Ich werde, solange ich lebe, gegen die Vernichtung der menschlichen Vernunft kämpfen.
Doch ich werde, wenn diese Gattung mehrheitlich die Vernichtung ihrer Vernunft befürwortet und von keiner Minderheit mehr Widerstand dagegen geleistet wird, dieser Gattung „Mensch“, die sich dann anders nennen muss und wird, nicht mehr im Weg stehen.

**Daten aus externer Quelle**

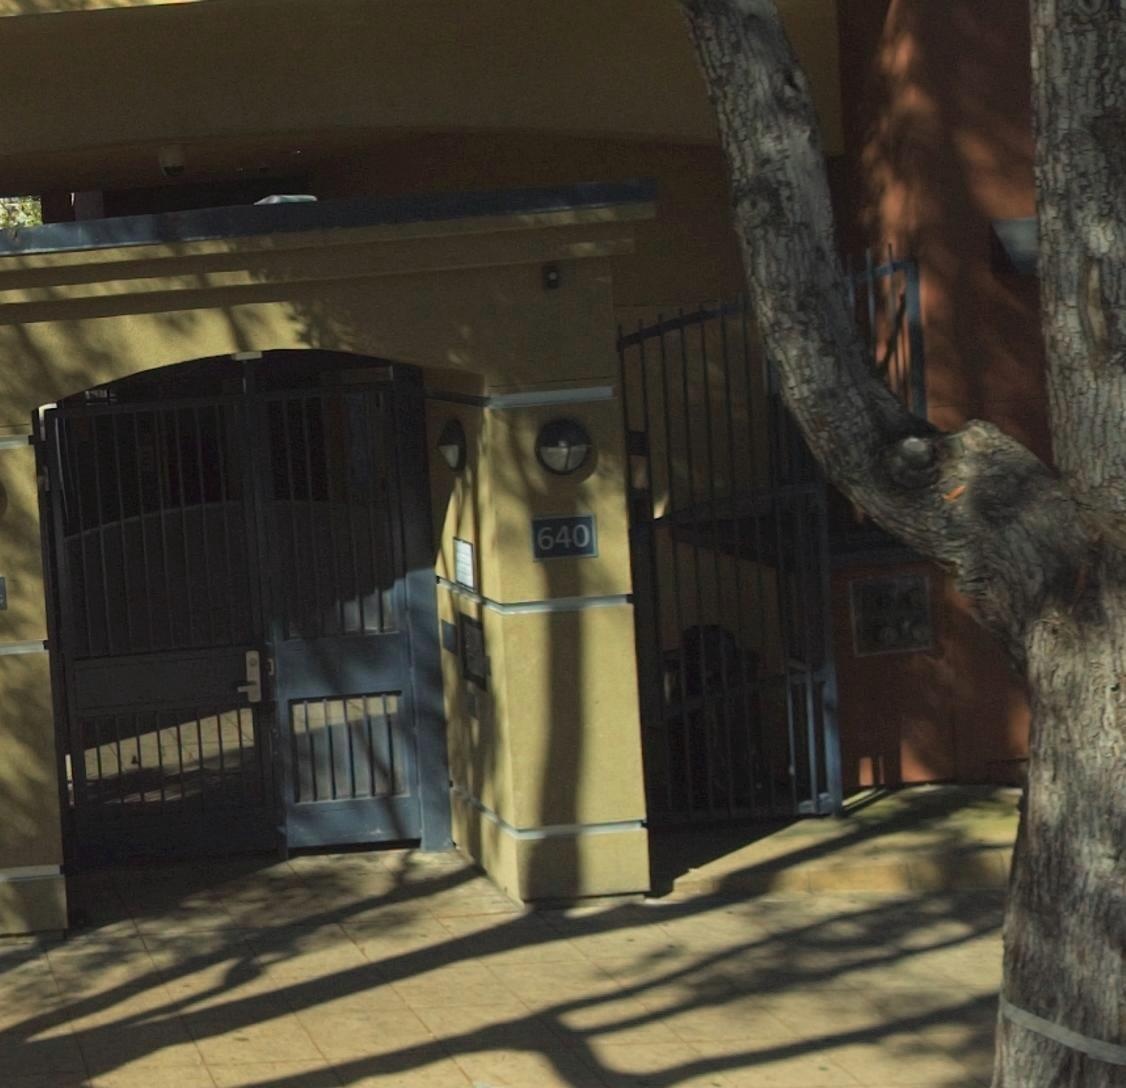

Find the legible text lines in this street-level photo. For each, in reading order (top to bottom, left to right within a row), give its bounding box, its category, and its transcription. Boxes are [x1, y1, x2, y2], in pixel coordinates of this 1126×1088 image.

[534, 523, 593, 552] StreetNumber: 640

Dass das Projekt „Aufklärung“ stets hochprekär war, weil es anstrengend, schmerzvoll und voll bitterer Einsichten ist, war immer klar.
Dass aber all seine zutiefst menschlichen Offenbarungen, all seine freudvollen Belohnungen, all seine überraschenden Geschenke jetzt gar nichts mehr gelten, dass freies Denken, offene Kritik, die Zimtnüsse der Erkenntnis, das Labsal kritischer Diskussion, die Wonnen gemeinsam entdeckter Selbstwidersprüche jetzt gar nichts mehr gelten,
das trifft mich ins Mark.

Noch betreibe ich dieses Projekt „Aufklärung“.

Dass ich zu gehen weiß, macht es mir leichter.